Entidades do PCdoB, PT, PDT e PSol lançaram documento conjunto sinalizando a união das forças políticas de esquerda em prol de um novo ciclo de democracia, soberania nacional e progresso.

Richard Silva/PCdoB na Câmara

Durante ato político que lotou um plenário da Câmara dos Deputados na tarde desta terça-feira (20), quatro entidades partidárias lançaram o manifesto Unidade Para Reconstruir o Brasil, que unifica o esforço de legendas de esquerda em prol de um novo projeto de desenvolvimento para o país.

A iniciativa das Fundações Maurício Grabois (PCdoB), Perseu Abramo (PT), Leonel Brizola-Alberto Pasqualini (PDT) e Lauro Campos (PSol) deu origem a um documento, no qual são elencadas as razões fundamentais para a construção de uma unidade política progressista e as tarefas imperativas a serem alcançadas.

Durante o evento de lançamento do manifesto, o presidente da Fundação Maurício Grabois, Renato Rabelo, destacou a importância da ação pioneira da esquerda de se unir, de fato, e apresentar uma proposta de construção para uma base programática.

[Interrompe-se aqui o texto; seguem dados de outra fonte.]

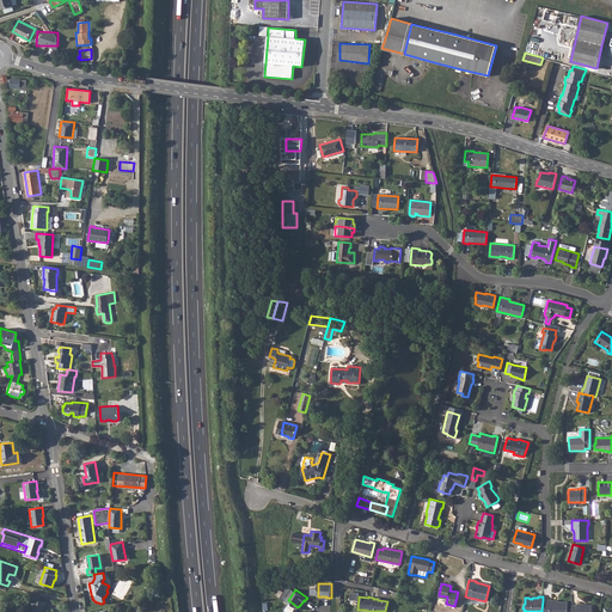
[(29,599),(25,611),(43,611),(44,609),(46,603),(35,600),(34,600),(29,599)]
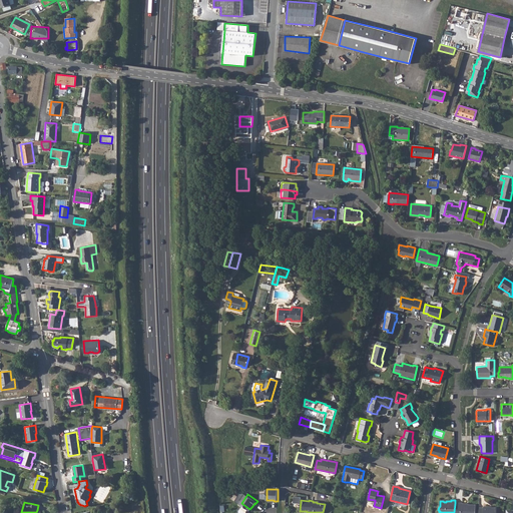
[(454,512),(474,512),(475,505),(468,505),(466,505),(466,504),(462,504),(462,503),(455,503),(454,512)]
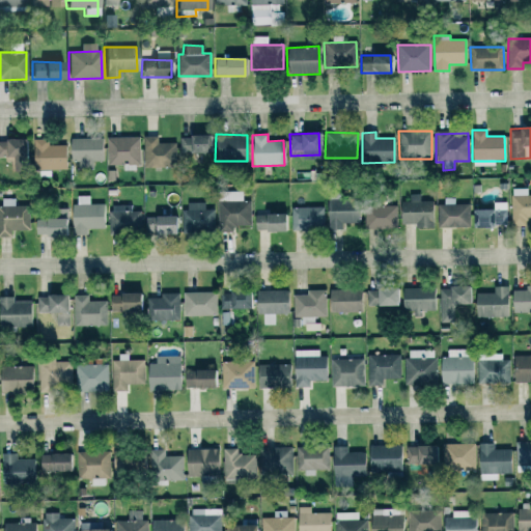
[(208,135),(180,136),(180,154),(208,154),(208,135)]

Mas ele salienta: “Este é o ponto de partida, não de chegada”.

“É a busca de uma alternativa trabalhada em conjunto, que permite o diálogo e o avanço. Essa base mínima é importante para o progresso e não conflita com as estratégias e táticas eleitorais dos partidos. Estamos trabalhando para que esse lastro sirva de referência para unidade maior, até mesmo para um pacto eleitoral. Não vamos nos entregar à hegemonia neocolonial e ultraliberal a qual esse governo se submete”, defendeu Rabelo.

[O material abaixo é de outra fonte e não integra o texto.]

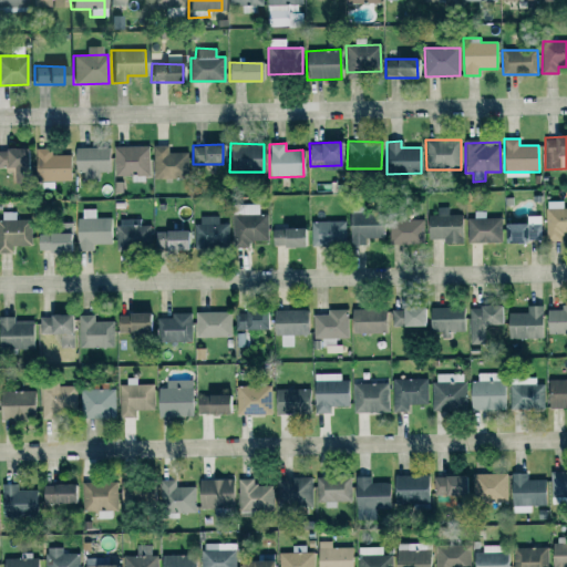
[(168,145),(153,146),(154,179),(187,178),(186,152),(168,153),(168,145)]
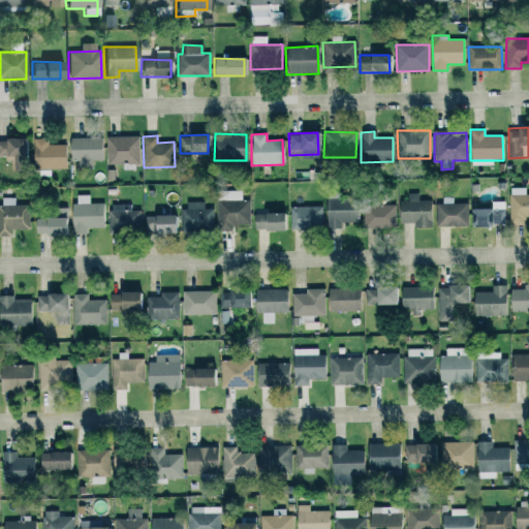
[(139,164),(138,136),(105,136),(106,164),(139,164)]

Esse foi o primeiro passo de um projeto que é sistêmico e articulado, e que tem como centro convergente os grandes desafios que o país enfrenta. Em questão de meses, direitos básicos foram retirados da população e parte do patrimônio nacional foi entregue de bandeja ao mercado estrangeiro.

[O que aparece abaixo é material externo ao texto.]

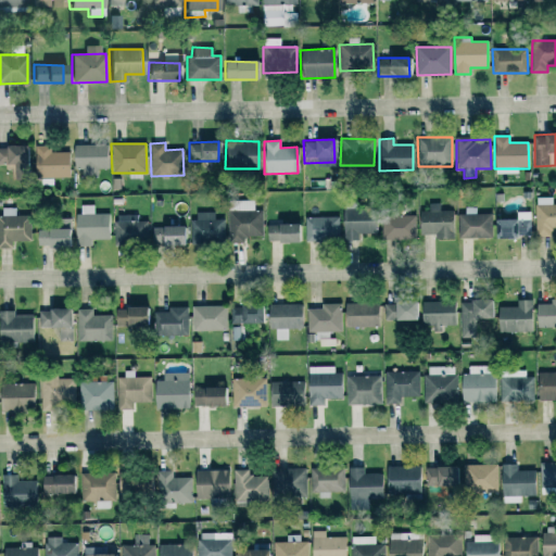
[(70,177),(68,152),(50,152),(50,144),(35,146),(36,178),(70,177)]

A linha condutora é justamente a defesa do povo, de seu potencial e da visão da necessidade de um Estado soberano e forte. Só dessa forma, segundo o documento, é possível conduzir um verdadeiro projeto de nação.

A presidente nacional do PCdoB, deputada Luciana Santos (PE), evidenciou que esse deverá ser um esforço contínuo e coletivo a ser traduzido na constituição de uma frente ampla com setores produtivos e com participação do povo. De acordo com ela, “não devemos seguir a velha lógica que não apresenta alternativas para as nações”.

“O Brasil tem destino próprio, é um país rico, de possibilidades, com povo inteligente e inovador. Os golpistas têm uma grande pedra no caminho, que é o voto. Nossa resposta mais contundente é a possibilidade de as forças partidárias que estão aqui, com quatro candidaturas diferentes à Presidência da República e outras mais que possam surgir, tenham a capacidade política de ter unidade de ação e derrotar a direita”, exaltou a deputada.

Carlos Lupi, presidente nacional do PDT, ressaltou que a situação atual é ímpar na história do país. “Presenciamos uma inversão total de poderes. O Judiciário, por exemplo, ocupa tudo, o que lhe cabe e mais o Executivo, o Parlamento. É preciso restabelecer a ordem. Para fazer o enfrentamento que estamos articulando aqui, é preciso ter muita coragem, visão de mundo, luta acumulada, história. E nós temos. Cada um dos nossos partidos tem sua proposta, suas ideias. Mas sei que qualquer um dos eleitos terá esse compromisso com o Brasil e com o povo”.

A maturidade conquistada pelos partidos progressistas na construção dessa união também foi destacada pela presidente do PT, senadora Gleisi Hoffmann (PR), e pelo presidente do PSol, Juliano Medeiros. Citando trechos do manifesto, Medeiros ainda observou a importância de aproveitar este momento para reinventar algumas práticas da própria corrente política.

“É preciso compreender que o programa histórico da esquerda, que sempre lutou pelas questões trabalhistas, por exemplo, precisa ser complementado com outras agendas como feminismo, contra o racismo, contra a LGBTfobia. Precisamos ser capazes de responder aos problemas do povo”, disse.